● DOCUMENT SECTION:
= = = = = = =

For range updates, techniques such as Lazy Propagation can be used to efficiently defer updates to child nodes until they are needed, thereby optimizing performance.

The pseudocode for the update operation in a segment tree is given below:

def update(A, T, node, start, end, idx, val):
  if start == end:
    A[idx] = val
    T[node] = val
  else:
    mid = (start + end) // 2
    if idx <= mid:
      update(A, T, 2*node, start, mid, idx, val)
    else:
      update(A, T, 2*node+1, mid+1, end, idx, val)
    T[node] = T[2*node] + T[2*node+1]

The time complexity for the update operation is O(log N).

Lazy Propagation

In a standard segment tree, updating a range can result in updating all the individual elements within that range. This leads to a time complexity of O(N) per operation in the worst case.

Lazy propagation solves this problem by delaying updates.

Lazy propagation is an optimization technique used in conjunction with segment trees to handle range update operations efficiently.

The primary idea behind this is to defer the updates to child nodes until they are necessary.

The working of lazy propagation is as follows:

Each node has an associated lazy value.
When an update over a range [L, R] is made:
- Instead of updating all elements immediately, mark the node as “lazy”.
- Propagate the update when that node is visited later.
- As the query traverses the segment tree, if a node with a pending lazy update is encountered, that update is first pushed down to its children before the query proceeds. This ensures that the query uses up-to-date values.

The pseudocode for lazy propagation in a segment tree is given below:

def update_range(T, lazy, node, start, end, L, R, val):
  if lazy[node] != 0:
    T[node] += (end - start + 1) * lazy[node]
    if start != end:
      lazy[2*node] += lazy[node]
      lazy[2*node+1] += lazy[node]
    lazy[node] = 0

  if start > end or start > R or end < L:
    return

  if L <= start and end <= R:
    T[node] += (end - start + 1) * val
    if start != end:
      lazy[2*node] += val
      lazy[2*node+1] += val
    return

  mid = (start + end) // 2
  update_range(T, lazy, 2*node, start, mid, L, R, val)
  update_range(T, lazy, 2*node+1, mid+1, end, L, R, val)
  T[node] = T[2*node] + T[2*node+1]

With lazy propagation, the time complexity for range updates is O(log n) and for range queries, it is O(log n).

Segment Tree Applications

Segment trees are incredibly versatile. Here are some of their most common applications:

1. Range Queries and Updates

Segment trees are used for various range problems as follows:

Range Sum Query: This is the most common use of a segment tree. It efficiently calculates the sum of elements within any range, allowing for updates.
Range Minimum or Maximum Query: In addition to sums, the minimum or maximum values within a range can also be stored using a segment tree.
For example, a minimum node can be calculated using,

tree[node] = min(tree[2*node], tree[2*node+1])
Range GCD or LCM Query: Segment trees also handle GCD or LCM operations, enabling efficient number-theoretic queries.
Range XOR or Bitwise Operations: Segment trees are used in problems involving XOR values across segments.
Frequency Counting / Mode Queries: Segment trees store frequency maps at each node to answer frequency-related queries.

= = = = = = =

● DATA SECTION:
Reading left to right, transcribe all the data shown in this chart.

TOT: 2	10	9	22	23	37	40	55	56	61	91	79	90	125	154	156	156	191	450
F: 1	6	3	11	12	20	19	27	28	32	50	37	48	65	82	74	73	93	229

= = = = = = =

● QUESTIONS:
- A) According to the segment tree text, what is the worst-case time complexity per operation for updating a range in a standard segment tree?
- B) In the segment tree text, shorten the paragraph that begins "In a standard segment tree, updating a range" into a single sentence that keeps its main facts.
- C) Continue the segment tree text from its last sentence.
The material above has no role in this work.

● RESPONSES IN ORDER:
- A) O(N) per operation.

- B) In a standard segment tree, a range update can require updating every individual element in the range, which costs O(N) per operation in the worst case.

- C)
2. Competitive Programming

A segment tree is a fundamental tool in competitive programming for solving a wider array of problems that involve range-based operations and dynamic array modifications. They are widely used in platforms like Codeforces, LeetCode, and HackerRank for range-based problems.

3. Databases and Search Engines

Segment trees are used to manage indexed data ranges and quickly aggregate results in database and search engine applications.

4. Game Development

Segment trees also help with collision detection, map range updates, and visibility queries, especially in game development.

5. Computational Geometry

In computational geometry, segment trees are used for:

Interval Overlap Detection: Identifying overlaps or intersections between intervals, which are crucial in problems like scheduling or geometric queries.
2D Range Queries: Extending segment trees to two dimensions for efficient querying and updates on matrices or grids.

6. Networking and Signal Processing

In the field of networking and signal processing, segment trees are used in segment-based frequency analysis and optimizing dynamic data streams.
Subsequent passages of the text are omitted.